Daniels: I actually do. I think, like with San Diego Black Pride, our work is involving some of the most marginalized identities and communities of people. All of our analysis, all of our praxis, is from that space, right? Like, I don’t want to use such academic words, so I’ll say all of our insight and experience is from the margins. We all exist on this constant line of othering and belonging. Our work is to erase the margin. A margin is a container of what’s appropriate or acceptable, and I think our work is to erase that margin so we can just exist in what already is; not the lens of wanting to be acceptable, but regardless of the lens, being embraced for who we are. You can’t be in the middle of the acceptability space and see what’s happening on the margins because there’s a wall up, right? This is a great point about borders, that borders can be dangerous. You actually can’t see the other side, you can’t help what’s across that side if you have a wall up and the margins themselves are walls. The margins are what prevent people from seeing us. You would think it’s both ways, but on the margins, we poke holes to see what’s happening inside, but the people inside aren’t looking at us. We’re sitting on the edge of that wall. We climb that wall, we’re sitting on the edge of it, we’re watching everything happen, and our experience is coming from the other side. We’re constantly thinking about how do we create, make, and shift spaces that inherently create belonging for us through a radical way? Not just belonging to ones of inclusion, but belonging in of we have ownership of ourselves and who we want to be, how we show up. Organizationally, that’s Black queer and trans folks in the San Diego.
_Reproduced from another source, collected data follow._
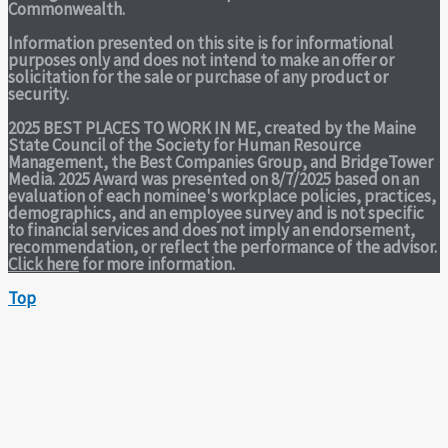
Commonwealth.
Information presented on this site is for informational
purposes only and does not intend to make an offer or
solicitation for the sale or purchase of any product or
security.
2025 BEST PLACES TO WORK IN ME,
created by the Maine
State Council of the Society for Human Resource
Management, the Best Companies Group, and BridgeTower
Media. 2025 Award was presented on 8/7/2025 based on an
evaluation of each nominee's workplace policies, practices,
demographics, and an employee survey and is not specific
to financial services and does not imply an endorsement,
recommendation, or reflect the performance of the advisor.
Click here
for more information.
Top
Q: As you’re talking about it, I’m thinking about the idea of being stuck on the sidelines. If it’s a game, the game is going on and everyone on the sideline is seeing the game and watching the game, but the people in the game aren’t paying attention to who’s on the sidelines. They know the people on the sidelines exist and they can kind of see them in the periphery, but they’re not paying attention to them. They’re paying attention to their game.

Daniels: Yeah, sometimes I forget that I’ve been trying to shift my language so that, instead of saying, “I’m marginalized,” I will say “intentionally sidelined,” for that reason. So, I appreciate you saying that.